An automobile is supported by four wheels. These wheels are connected to the automobile by four springs. When six 68Kg teenagers get into the automobile, it settles closer to the road by 3.2 centimeters. What is the spring constant of each of the springs? If the automobile has a mass of 1400 Kg when empty, what would be its oscillation frequency when carrying this load of people.

Homework Equations

F=-kx
F=ma
w(omega)=sqrt(k/m)

The Attempt at a Solution

I assumed the springs are identical, the mass is equally distributed over the four springs, and springs are unextended when there are no passengers
For the first question: I first converted cm to m. (0.032m)
I then set -kx=ma
After plugging in my known values:
x=0.032m
m=408kg
g=9.8 N/m^2
I came up with a k value of 124950 N/m and then divided this number by 4 to get one spring's k constant.
Thus k=31238 N/m

I think I did the first part right? For the second question I didn't know what values to use in my equation.

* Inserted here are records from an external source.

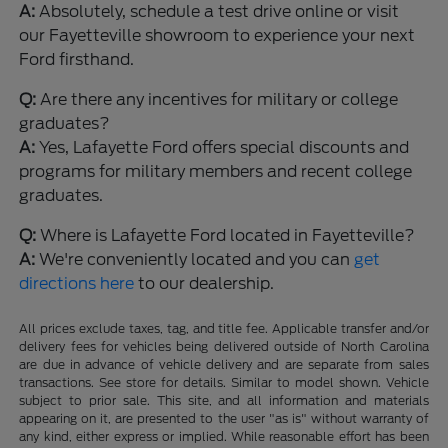
A:
Absolutely, schedule a test drive online or visit
our Fayetteville showroom to experience your next
Ford firsthand.
Q:
Are there any incentives for military or college
graduates?
A:
Yes, Lafayette Ford offers special discounts and
programs for military members and recent college
graduates.
Q:
Where is Lafayette Ford located in Fayetteville?
A:
We're conveniently located and you can
get
directions here
to our dealership.
All prices exclude taxes, tag, and title fee. Applicable transfer and/or
delivery fees for vehicles being delivered outside of North Carolina
are due in advance of vehicle delivery and are separate from sales
transactions. See store for details. Similar to model shown. Vehicle
subject to prior sale. This site, and all information and materials
appearing on it, are presented to the user "as is" without warranty of
any kind, either express or implied. While reasonable effort has been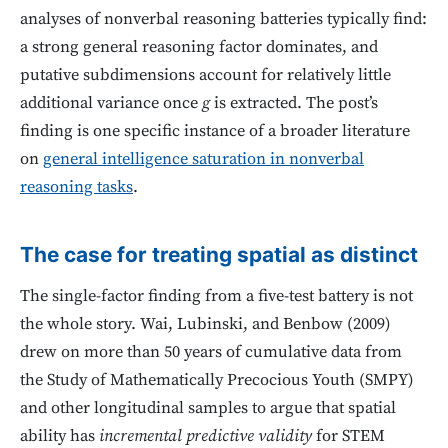
analyses of nonverbal reasoning batteries typically find:
a strong general reasoning factor dominates, and
putative subdimensions account for relatively little
additional variance once
g
is extracted. The post’s
finding is one specific instance of a broader literature
on
general intelligence saturation in nonverbal
reasoning tasks
.
The case for treating spatial as distinct
The single-factor finding from a five-test battery is not
the whole story. Wai, Lubinski, and Benbow (2009)
drew on more than 50 years of cumulative data from
the Study of Mathematically Precocious Youth (SMPY)
and other longitudinal samples to argue that spatial
ability has
incremental predictive validity
for STEM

I am pretty sure that I use the equation w(omega)=sqrt(k/m)
I don't know if I am supposed to use the k constant for only one spring or if I am supposed to use the total k constant. I know the mass will be 1808kg.

 

[eladtan]

The force the car feels is the total force from all of the four springs. If you write down Newton's second law:

m\ddot{x}=-4kx

From this equation it is obvious that the relevant frequency is \omega=\sqrt{4k/m}

 

[squarks]

Or divide the mass by four, since the mass is distributed equally to each of the spring (i.e. the same reasoning as your first part)